Attribute Enrichment and Normalization
From use case: Attribute Enrichment and Normalization
Shopify, the global commerce platform, provides one of the most extensive implementations of AI-driven attribute enrichment at scale. According to Shopify Engineering in 2025, the platform built a Global Catalogue system that processes over 10 million product updates daily from merchant uploads, APIs, and integrations. The system uses fine-tuned vision language models to perform product classification across more than 10,000 categories and 2,000 attributes simultaneously, achieving an 85% merchant acceptance rate for predicted categories. The enriched metadata powers downstream search, recommendations, and personalization across the platform, which served over 875 million buyers in the prior year.
In a more targeted deployment, Boston Proper, a women's apparel brand, partnered with a catalog enrichment provider to test enriched product metadata in Google Shopping campaigns during 2025. The controlled A/B test compared enriched products against standard feeds within identical campaigns, isolating the impact of enhanced metadata on paid search performance. The results demonstrated a 7.6% click-through rate lift, 6.32% return on ad spend growth, and a 16.4x return on investment in annualized incremental revenue. The enrichment was deployed through a supplemental Google Merchant Center feed and activated within two weeks, requiring minimal engineering resources.

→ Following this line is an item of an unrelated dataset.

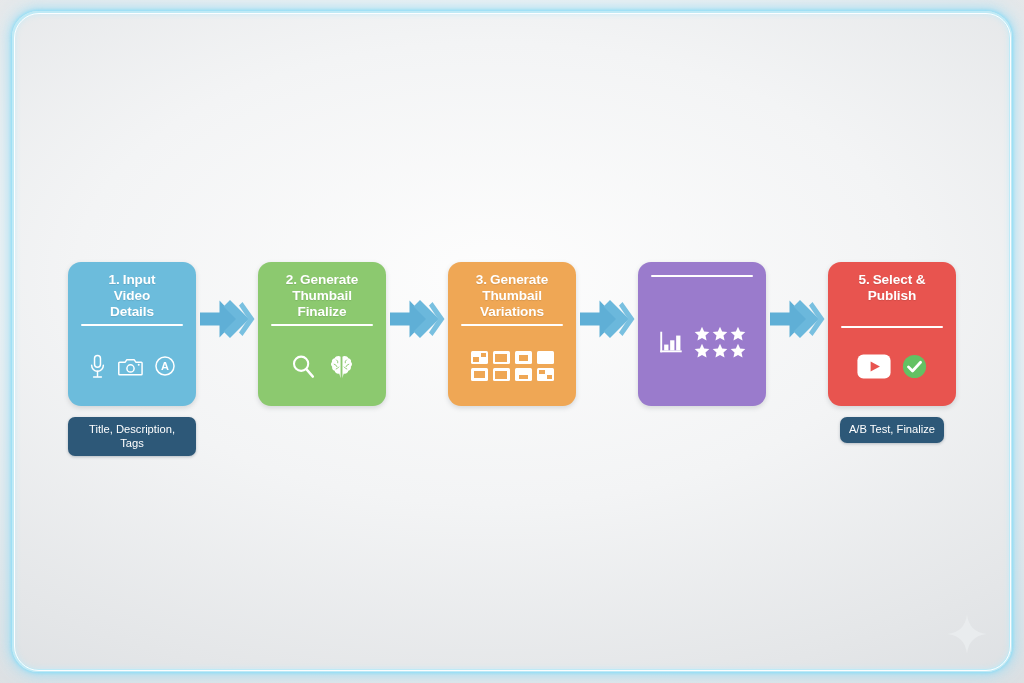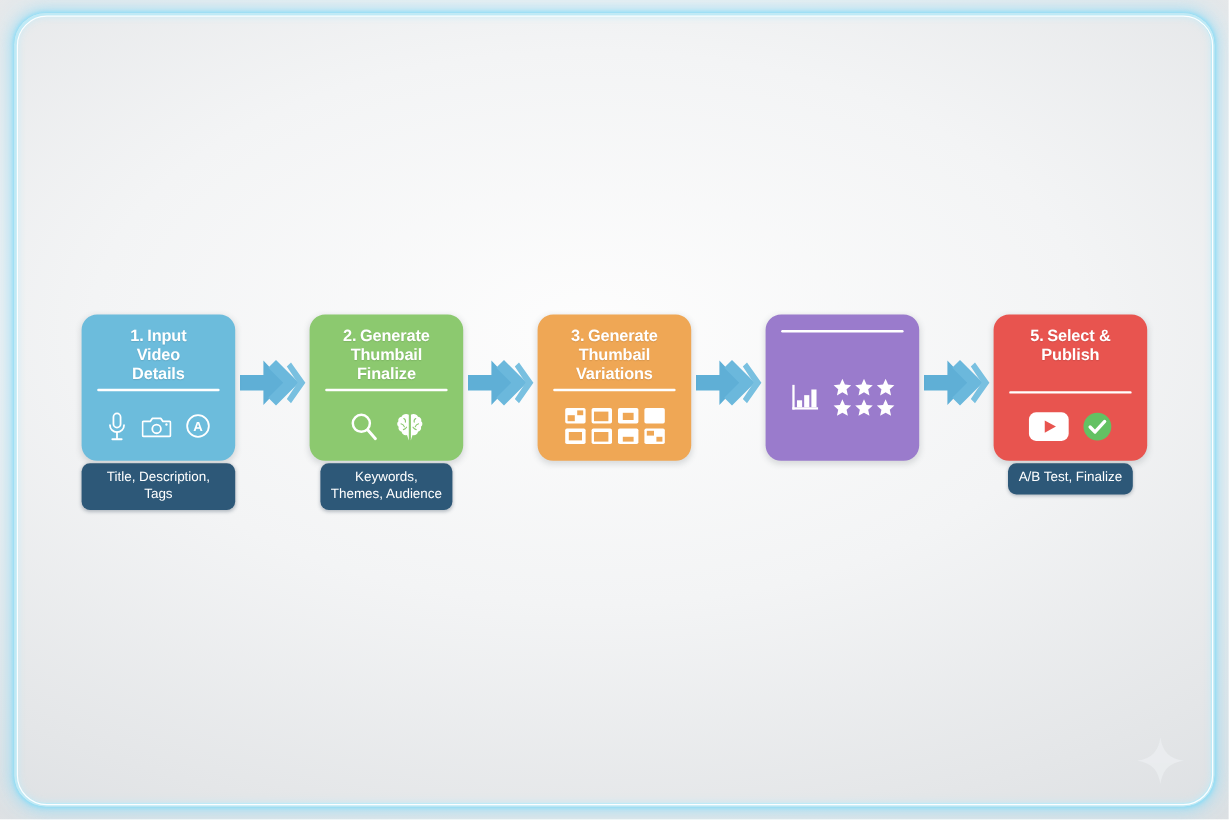"1. Input" .step-card { height: 122px -> 144px }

In the home furnishings sector, a major home goods retailer worked with an enrichment provider to expand product vocabulary and attribute coverage across the catalog. The enrichment solution standardized product attributes and added consumer-friendly descriptors, enabling shoppers to build personalized navigation by adding and removing product preferences to create more relevant product selection sets. These implementations demonstrate that attribute enrichment delivers measurable value across both large-scale platform deployments and targeted retailer applications.